Note that the "fairness" we are quantifying here is premised on a very context-specific definition: there is no universal definition of fairness, just as there is no "ultimate meaning", which is why MEV will always exist to some degree. However, if each application can order transactions based on the above general mathematical insights above applied to their specific context, we can meaningfully reduce MEV.

In practice, this means that to avoid maximally unfair payoffs, we need to have a sufficiently large set of possible orderings and there needs to be a large degree of overlap between the possible orderings and the Fourier coefficient. One way to achieve this is an open marketplace for mechanisms at the application level.

Generally suave

This is exactly what SUAVE is: an open marketplace for applications that determine specific ways of ordering transactions, such that we can provide approximate fairness guarantees in general, i.e. across any new use case that occurs indefinitely into the future.

It's important to understand the general nature of SUAVE. As we have stressed, MEV is a general phenomenon which arises from the time it takes to communicate. People have been aware of this for centuries, but no-one has attempted to build systems that can account for it, because no-one had the sort of verifiable commitment devices (blockchains) we enjoy.

Bitcoin represents a new medium with/in which we can coordinate the creation and distribution of money. Ethereum represents a new medium with/in which we can coordinate in general. However, the commitments this requires are public, which means that the information they contain can be manipulated in the time it takes to verify a new block, creating unfair outcomes for those seeking to coordinate.

SUAVE represents a new medium with/in which we can coordinate how everyone coordinates. SUAVE is the metacognition for every other coordination system.
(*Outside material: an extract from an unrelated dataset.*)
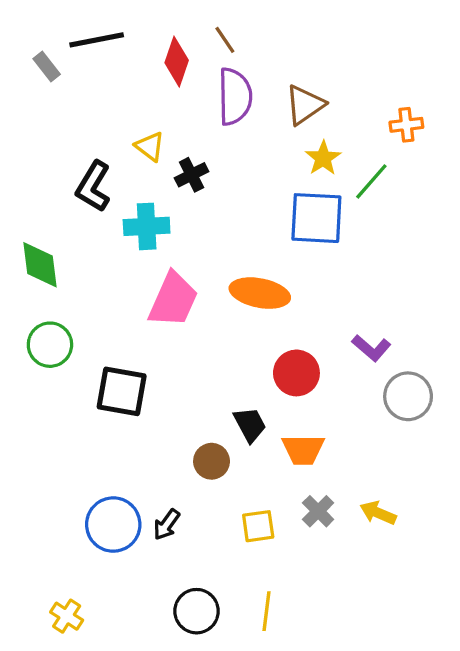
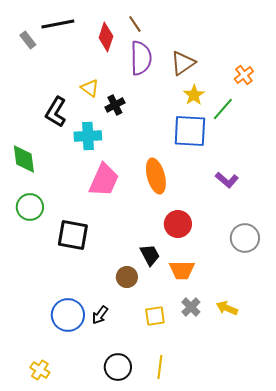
orange cross: (406, 125) -> (244, 75), turned -30
orange ellipse: (260, 293) -> (156, 176), turned 64
purple L-shape: (371, 348) -> (227, 180), moved

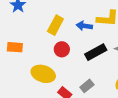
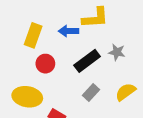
gray rectangle: (87, 86) -> (91, 93), moved

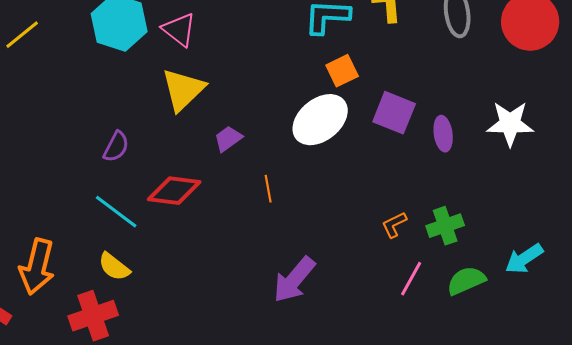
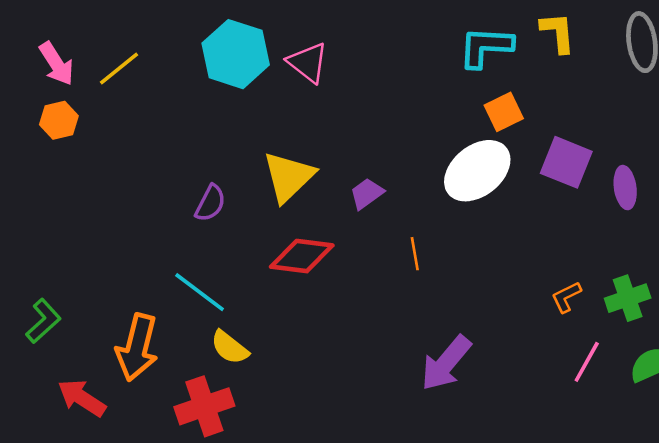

And we do mean every other coordination system: everything from blockchains to traditional exchanges to Google AdWords suffers from some version of MEV.

If you reflected on that fact that people taking leverage serves as the basis for all payoff functions, you might begin to sense how deep this runs. Derivatives are weapons of mass destruction not because of some intrinsic flaw in their own structure, but because the market mechanisms used to trade them cannot account for the way that liquidations skew payoff functions. SUAVE fixes this.